During our rehearsal months, the company works in the Rose Building at Lincoln Center. Unlike the rehearsal rooms at the theater, the studios at the Rose Building have huge windows which let in a lot of natural light during the work day. On the tail end of a busy afternoon rehearsal, the sun had moved so that it created a large patch of light on the studio’s floor. As its rays continued out from behind the clouds, they filled the studio with their glow. I found myself standing in the light, basking in the warmth of an October sun on my shoulders. Noticing many of the other dancers squinting and complaining, the ballet mistress pulled the shades and the rehearsal commenced under the studio’s bleak fluorescent tubes. That day in the studio, the darkness illuminated what I had not yet been able to see clearly: I now craved more than just the spotlight. I craved the sunlight.
My ballet career has, twice, proven me breakable. My physical vulnerabilities humbled me, faintly at first and then deafeningly. That’s how the light finally got in. I rediscovered all that I still possess outside of my dancer self. After many fulfilling years at New York City Ballet, I’m hungry for a new kind of sustenance: the uncertainty and adventure that will help me grow into the next phase of my life.

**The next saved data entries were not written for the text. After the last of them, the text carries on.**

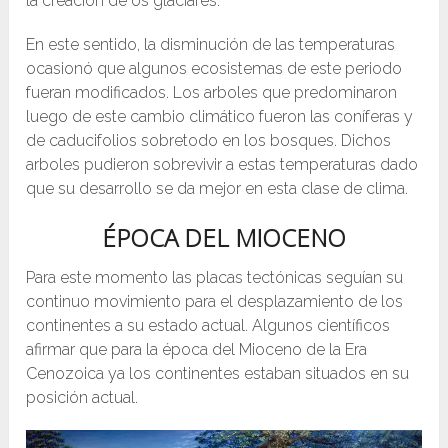
la creación de os glaciares.
En este sentido, la disminución de las temperaturas
ocasionó que algunos ecosistemas de este periodo
fueran modificados. Los arboles que predominaron
luego de este cambio climático fueron las coníferas y
de caducifolios sobretodo en los bosques. Dichos
arboles pudieron sobrevivir a estas temperaturas dado
que su desarrollo se da mejor en esta clase de clima.
ÉPOCA DEL MIOCENO
Para este momento las placas tectónicas seguían su
continuo movimiento para el desplazamiento de los
continentes a su estado actual. Algunos científicos
afirmar que para la época del Mioceno de la Era
Cenozoica ya los continentes estaban situados en su
posición actual.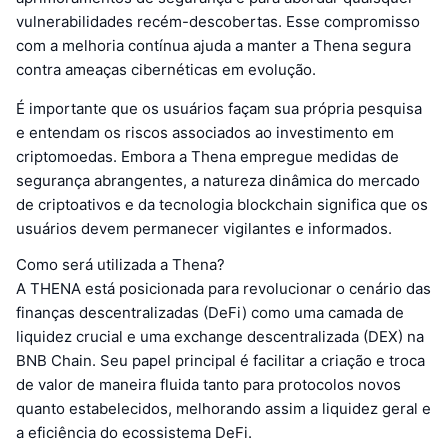
vulnerabilidades recém-descobertas. Esse compromisso
com a melhoria contínua ajuda a manter a Thena segura
contra ameaças cibernéticas em evolução.
É importante que os usuários façam sua própria pesquisa
e entendam os riscos associados ao investimento em
criptomoedas. Embora a Thena empregue medidas de
segurança abrangentes, a natureza dinâmica do mercado
de criptoativos e da tecnologia blockchain significa que os
usuários devem permanecer vigilantes e informados.
Como será utilizada a Thena?
A THENA está posicionada para revolucionar o cenário das
finanças descentralizadas (DeFi) como uma camada de
liquidez crucial e uma exchange descentralizada (DEX) na
BNB Chain. Seu papel principal é facilitar a criação e troca
de valor de maneira fluida tanto para protocolos novos
quanto estabelecidos, melhorando assim a liquidez geral e
a eficiência do ecossistema DeFi.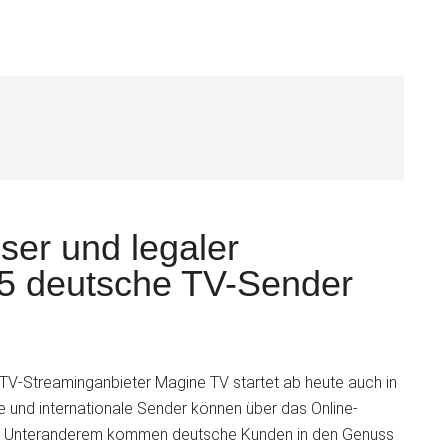
S
ser und legaler
65 deutsche TV-Sender
TV-Streaminganbieter Magine TV startet ab heute auch in
 und internationale Sender können über das Online-
en. Unteranderem kommen deutsche Kunden in den Genuss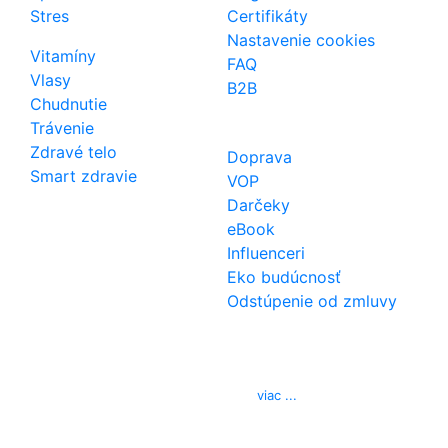
Stres
Certifikáty
Nastavenie cookies
Vitamíny
FAQ
Vlasy
B2B
Chudnutie
Trávenie
Zdravé telo
Doprava
Smart zdravie
VOP
Darčeky
eBook
Influenceri
Eko budúcnosť
Odstúpenie od zmluvy
Kontakt
Telefón
0850 444 777
E-mail
info@izerex.sk
viac ...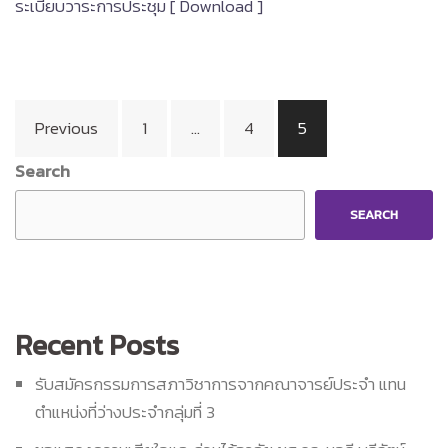
ระเบียบวาระการประชุม [ Download ]
Posts
Previous
1
…
4
5
pagination
Search
SEARCH
Recent Posts
รับสมัครกรรมการสภาวิชาการจากคณาจารย์ประจำ แทน
ตำแหน่งที่ว่างประจำกลุ่มที่ 3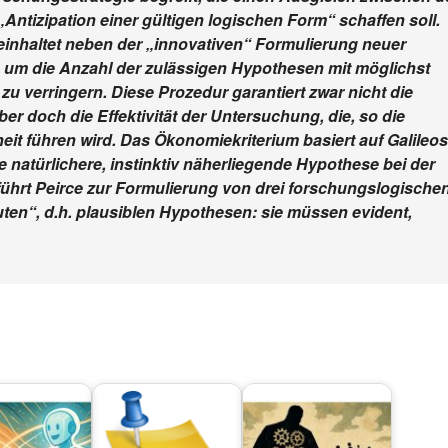
Antizipation einer gültigen logischen Form“ schaffen soll.
einhaltet neben der „innovativen“ Formulierung neuer
 um die Anzahl der zulässigen Hypothesen mit möglichst
u verringern. Diese Prozedur garantiert zwar nicht die
er doch die Effektivität der Untersuchung, die, so die
eit führen wird. Das Ökonomiekriterium basiert auf Galileos
 natürlichere, instinktiv näherliegende Hypothese bei der
führt Peirce zur Formulierung von drei forschungslogische
uten“, d.h. plausiblen Hypothesen: sie müssen evident,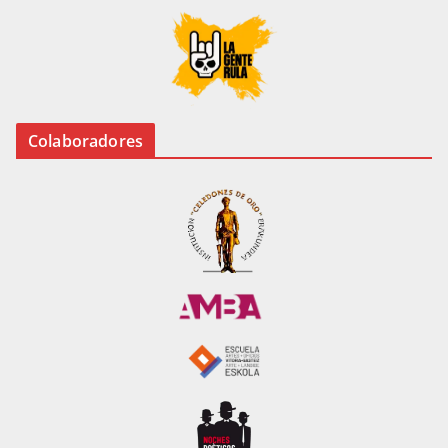
Colaboradores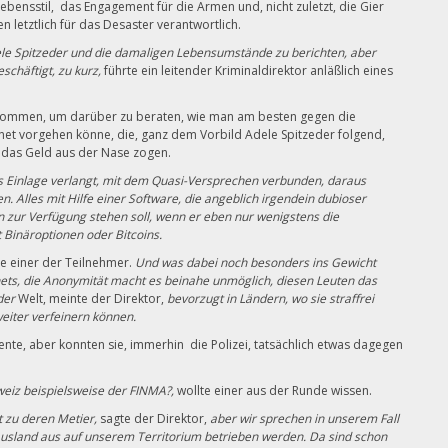
bensstil, das Engagement für die Armen und, nicht zuletzt, die Gier
n letztlich für das Desaster verantwortlich.
dele Spitzeder und die damaligen Lebensumstände zu berichten, aber
eschäftigt, zu kurz,
führte ein leitender Kriminaldirektor anläßlich eines
ekommen, um darüber zu beraten, wie man am besten gegen die
et vorgehen könne, die, ganz dem Vorbild Adele Spitzeder folgend,
das Geld aus der Nase zogen.
s Einlage verlangt, mit dem Quasi-Versprechen verbunden, daraus
 Alles mit Hilfe einer Software, die angeblich irgendein dubioser
n zur Verfügung stehen soll, wenn er eben nur wenigstens die
 Binäroptionen oder Bitcoins.
e einer der Teilnehmer.
Und was dabei noch besonders ins Gewicht
nets, die Anonymität macht es beinahe unmöglich, diesen Leuten das
der
Welt, meinte der Direktor,
bevorzugt in Ländern, wo sie straffrei
eiter verfeinern können.
nte, aber konnten sie, immerhin die Polizei, tatsächlich etwas dagegen
hweiz beispielsweise der FINMA?,
wollte einer aus der Runde wissen.
t zu deren Metier,
sagte der Direktor,
aber wir sprechen in unserem Fall
 Ausland aus auf unserem Territorium betrieben werden. Da sind schon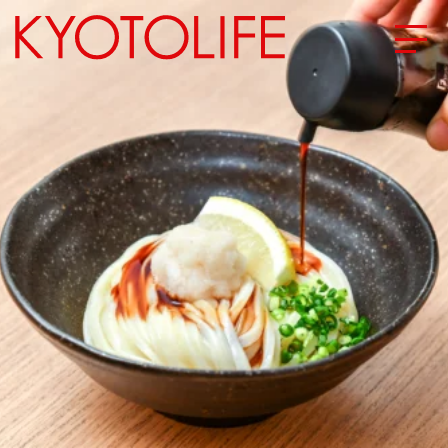
エリアから探す
地図から探す
カテゴリーから探す
SPECIAL
NEW OPEN
SERIES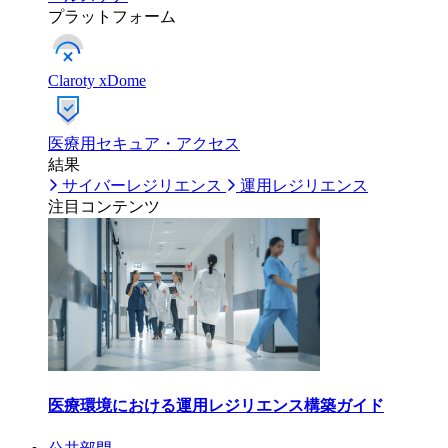
プラットフォーム
Claroty xDome
医療用セキュア・アクセス
結果
サイバーレジリエンス
運用レジリエンス
注目コンテンツ
医療環境における運用レジリエンス構築ガイド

Now, when I look up in awe at the beautiful and imposing buildings of Columbia’s campus, I feel a little unsteady on my feet just as I once did when premiering a new ballet. When I pore over course offerings in areas I hope to pursue- Psychology, English, and Sociology, I get butterflies at the prospect of studying these subjects from exceptional professors just as I once did when getting coached by a great ballerina. When I consider the many new perspectives I will encounter on such a vital campus of talented and driven students, I feel as excited to find my place in this group as I once was to find my place in the legacy of Balanchine’s great company. When I imagine my next few years at Columbia University, my future suddenly looks bright.